## Directions
Without any pictures, restate the full set of records below exactly.

Collected data
========================================================================

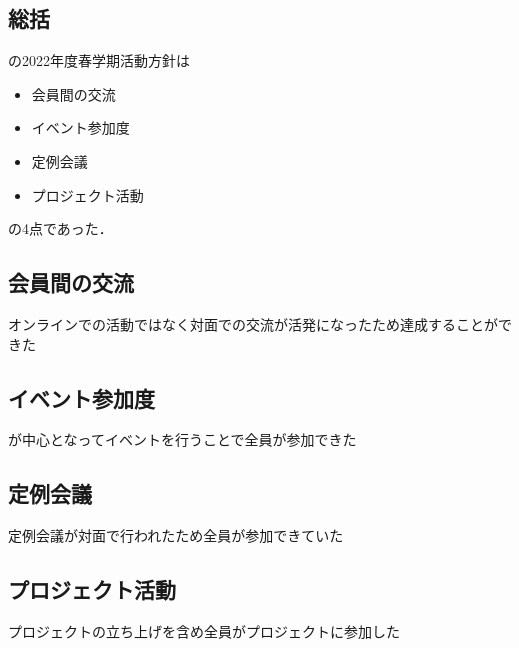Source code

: \subsection*{\secondGrade{}総括}


\secondGrade{}の2022年度春学期活動方針は
\begin{itemize}
    \item 会員間の交流
    \item イベント参加度
    \item 定例会議
    \item プロジェクト活動
\end{itemize}
の4点であった．

\subsection*{会員間の交流}
オンラインでの活動ではなく対面での交流が活発になったため達成することができた

\subsection*{イベント参加度}
\secondGrade{}が中心となってイベントを行うことで全員が参加できた

\subsection*{定例会議}
定例会議が対面で行われたため全員が参加できていた

\subsection*{プロジェクト活動}
プロジェクトの立ち上げを含め全員がプロジェクトに参加した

========================================================================

## Answer space
Source code

: \subsection*{\secondGrade{}総括}


\secondGrade{}の2022年度春学期活動方針は
\begin{itemize}
    \item 会員間の交流
    \item イベント参加度
    \item 定例会議
    \item プロジェクト活動
\end{itemize}
の4点であった．

\subsection*{会員間の交流}
オンラインでの活動ではなく対面での交流が活発になったため達成することができた

\subsection*{イベント参加度}
\secondGrade{}が中心となってイベントを行うことで全員が参加できた

\subsection*{定例会議}
定例会議が対面で行われたため全員が参加できていた

\subsection*{プロジェクト活動}
プロジェクトの立ち上げを含め全員がプロジェクトに参加した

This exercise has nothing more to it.